From the tops of their heads Did they mutter and spout, And erudite words Came tumbling out:

"Now dash it!" "Now darn it!" "You're kidding!" and "Oh!" Or "Frankly, my dear, I really don't know."

Legend has it the elves are working overtime at the North Pole this time of year, but even working round the clock might not be enough to give good little Harvard administrators and faculty members what they are hoping to find under their trees this year.

For example, I. Bernard Cohen, Thomas Professor of the History of Science, wants Santa to bring all the American hostages in Iran home for Christmas.
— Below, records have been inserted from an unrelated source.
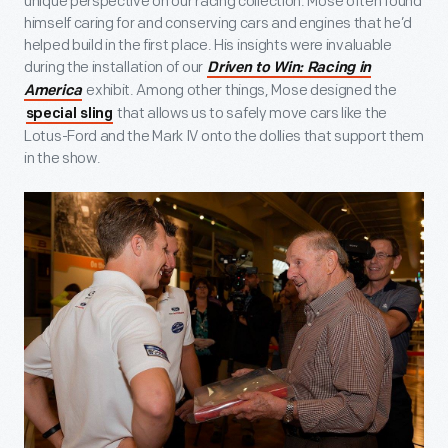
unique perspective on our racing collection. Mose often found
himself caring for and conserving cars and engines that he’d
helped build in the first place. His insights were invaluable
during the installation of our
Driven to Win: Racing in
exhibit. Among other things, Mose designed the
America
that allows us to safely move cars like the
special sling
Lotus-Ford and the Mark IV onto the dollies that support them
in the show.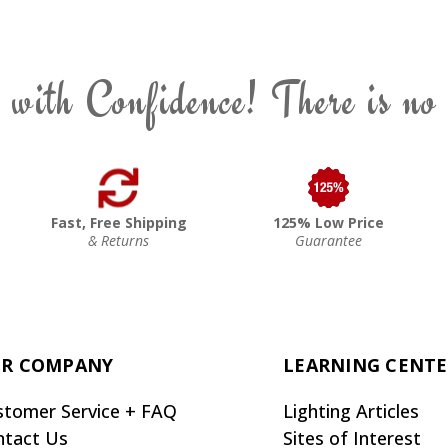
 with Confidence! There is no
Fast, Free Shipping
125% Low Price
& Returns
Guarantee
R COMPANY
LEARNING CENT
stomer Service + FAQ
Lighting Articles
ntact Us
Sites of Interest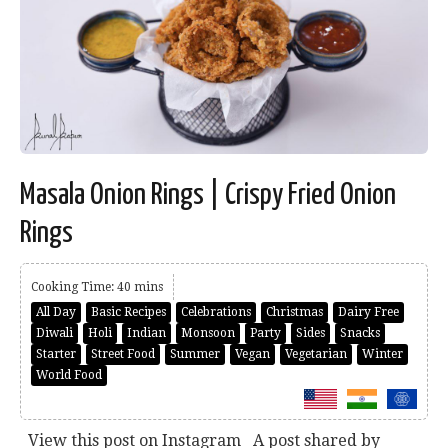
Masala Onion Rings | Crispy Fried Onion
Rings
Cooking Time: 40 mins
All Day
Basic Recipes
Celebrations
Christmas
Dairy Free
Diwali
Holi
Indian
Monsoon
Party
Sides
Snacks
Starter
Street Food
Summer
Vegan
Vegetarian
Winter
World Food
View this post on Instagram A post shared by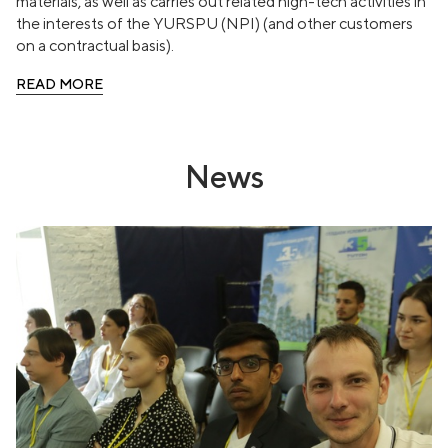
materials, as well as carries out related high-tech activities in
the interests of the YURSPU (NPI) (and other customers
on a contractual basis).
READ MORE
News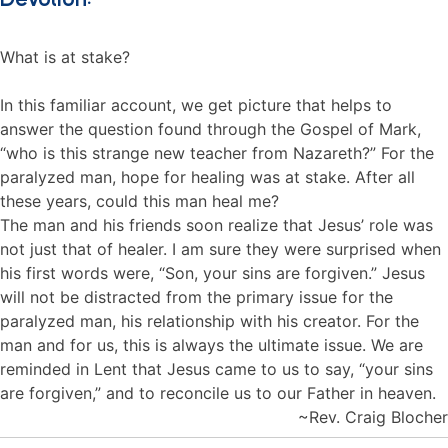
What is at stake?
In this familiar account, we get picture that helps to
answer the question found through the Gospel of Mark,
“who is this strange new teacher from Nazareth?” For the
paralyzed man, hope for healing was at stake. After all
these years, could this man heal me?
The man and his friends soon realize that Jesus’ role was
not just that of healer. I am sure they were surprised when
his first words were, “Son, your sins are forgiven.” Jesus
will not be distracted from the primary issue for the
paralyzed man, his relationship with his creator. For the
man and for us, this is always the ultimate issue. We are
reminded in Lent that Jesus came to us to say, “your sins
are forgiven,” and to reconcile us to our Father in heaven.
~Rev. Craig Blocher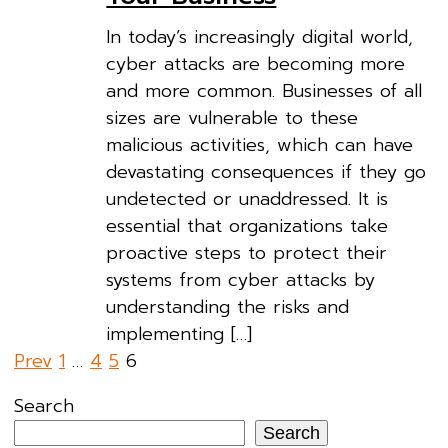
In today’s increasingly digital world,
cyber attacks are becoming more
and more common. Businesses of all
sizes are vulnerable to these
malicious activities, which can have
devastating consequences if they go
undetected or unaddressed. It is
essential that organizations take
proactive steps to protect their
systems from cyber attacks by
understanding the risks and
implementing […]
Posts
Prev
1
…
4
5
6
pagination
Search
Search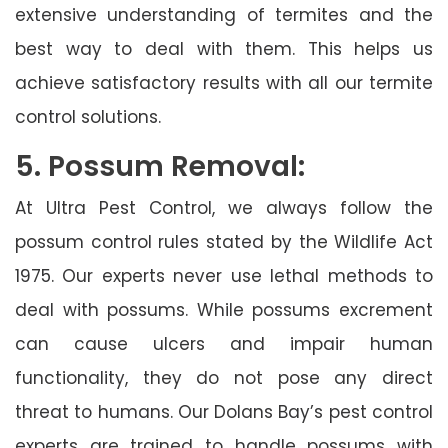
extensive understanding of termites and the
best way to deal with them. This helps us
achieve satisfactory results with all our termite
control solutions.
5. Possum Removal:
At Ultra Pest Control, we always follow the
possum control rules stated by the Wildlife Act
1975. Our experts never use lethal methods to
deal with possums. While possums excrement
can cause ulcers and impair human
functionality, they do not pose any direct
threat to humans. Our Dolans Bay’s pest control
experts are trained to handle possums with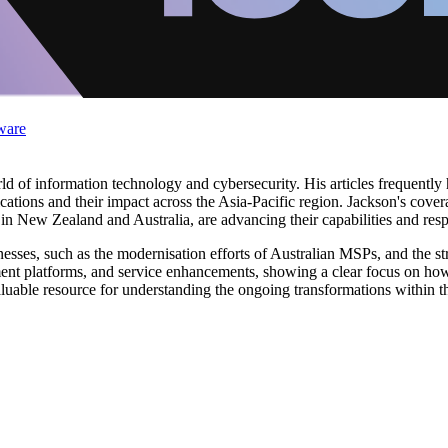
ware
d of information technology and cybersecurity. His articles frequently
tions and their impact across the Asia-Pacific region. Jackson's coverag
y in New Zealand and Australia, are advancing their capabilities and r
usinesses, such as the modernisation efforts of Australian MSPs, and th
ent platforms, and service enhancements, showing a clear focus on how 
aluable resource for understanding the ongoing transformations within th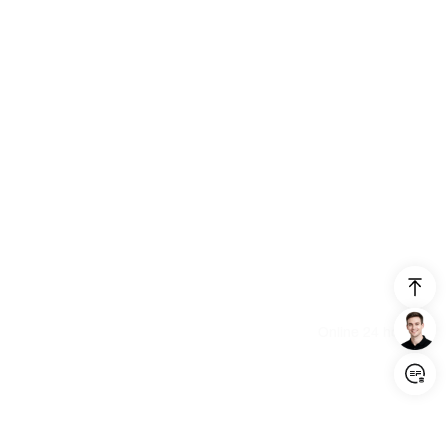
Login/Register
United States (English)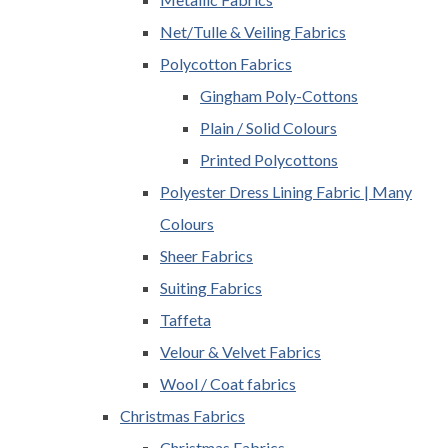
Net/Tulle & Veiling Fabrics
Polycotton Fabrics
Gingham Poly-Cottons
Plain / Solid Colours
Printed Polycottons
Polyester Dress Lining Fabric | Many
Colours
Sheer Fabrics
Suiting Fabrics
Taffeta
Velour & Velvet Fabrics
Wool / Coat fabrics
Christmas Fabrics
Christmas Fabrics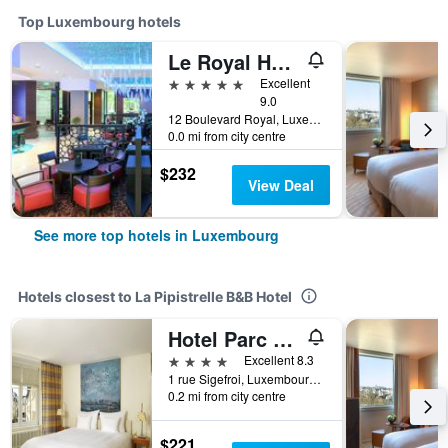
Top Luxembourg hotels
Le Royal Hotels & Resorts Luxembourg
5 stars
Excellent
9.0
12 Boulevard Royal, Luxembourg, Luxembourg, Luxembourg
0.0 mi from city centre
$232
View Deal
See more top hotels in Luxembourg
Hotels closest to La Pipistrelle B&B Hotel
Hotel Parc Beaux Arts
4 stars
Excellent 8.3
1 rue Sigefroi, Luxembourg, Luxembourg, Luxembourg
0.2 mi from city centre
$221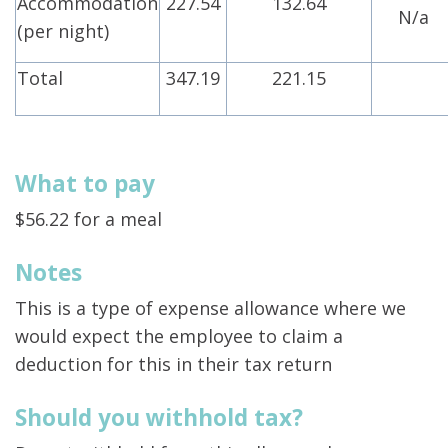
Accommodation
227.54
132.64
N/a
(per night)
Total
347.19
221.15
What to pay
$56.22 for a meal
Notes
This is a type of expense allowance where we
would expect the employee to claim a
deduction for this in their tax return
Should you withhold tax?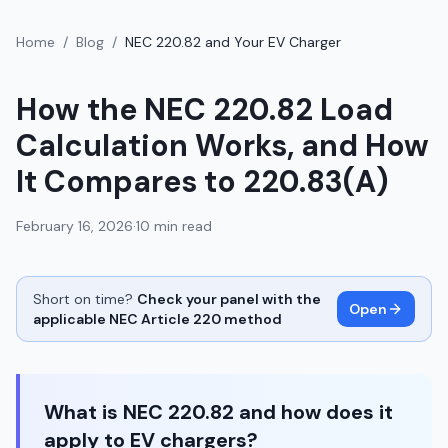
Home
/
Blog
/
NEC 220.82 and Your EV Charger
How the NEC 220.82 Load
Calculation Works, and How
It Compares to 220.83(A)
February 16, 2026
·
10 min read
Short on time?
Check your panel with the
Open
applicable NEC Article 220 method
What is NEC 220.82 and how does it
apply to EV chargers?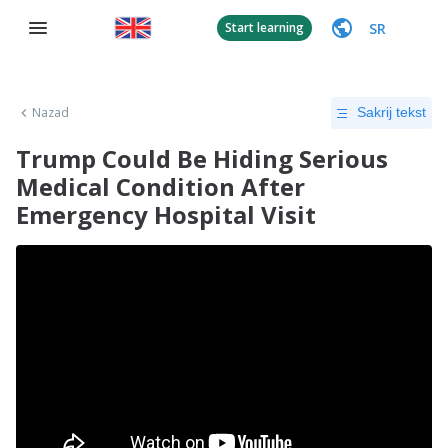
SR
Start learning
Nazad
Sakrij tekst
Trump Could Be Hiding Serious
Medical Condition After
Emergency Hospital Visit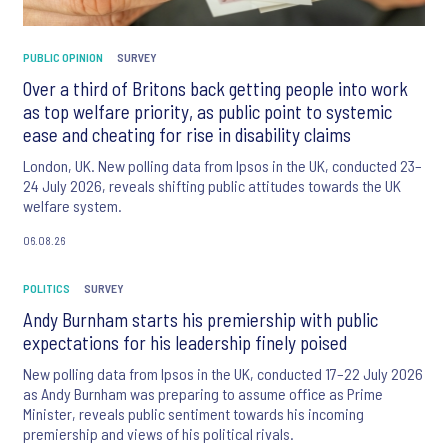
PUBLIC OPINION
SURVEY
Over a third of Britons back getting people into work
as top welfare priority, as public point to systemic
ease and cheating for rise in disability claims
London, UK. New polling data from Ipsos in the UK, conducted 23–
24 July 2026, reveals shifting public attitudes towards the UK
welfare system.
06.08.26
POLITICS
SURVEY
Andy Burnham starts his premiership with public
expectations for his leadership finely poised
New polling data from Ipsos in the UK, conducted 17–22 July 2026
as Andy Burnham was preparing to assume office as Prime
Minister, reveals public sentiment towards his incoming
premiership and views of his political rivals.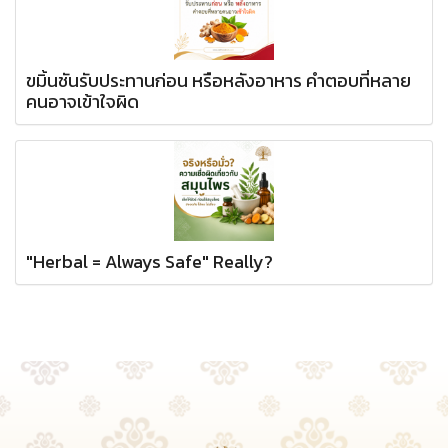
ขมิ้นชันรับประทานก่อน หรือหลังอาหาร คำตอบที่หลาย
คนอาจเข้าใจผิด
"Herbal = Always Safe" Really?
That's a big present, as President Carter well knows.

Mark Goodheart '81, president-elect of the Independent, wants a new house for his weekly, but he added, "I don't think it will fit in Santa's bag." But the "sports-writer"-turned-"executive" said he would settle for a fireplace with a flue that works.

L. Fred Jewett '57, dean of admissions and financial aid, said he would love to have all his admissions folders read for Christmas. He dreams of being able to go to La Scala, the opera house in Milan, for its winter season, however.

A "beautiful cello" as a Christmas present would captivate Raoul Bott, master of Dunster House, who added that "a piano would do, too." On a more mundane level, Bott said neckties or cufflinks didn't sound like a bad idea, since he only has a few of them.

That's not the case with Donald H. Fleming, Trumbull Professor of American History. The intellectual historian's gifts are less thrilling: "I guess I just get nickties," he admitted.

Peter J. Gomes, Plummer Professor of Christian Morals, confided that the one present he could be bribed with is the complete Oxford English Dictionary. He added he had seen it in a bookstore for $404, but for "the best dictionary ever," it's a bargain at the price.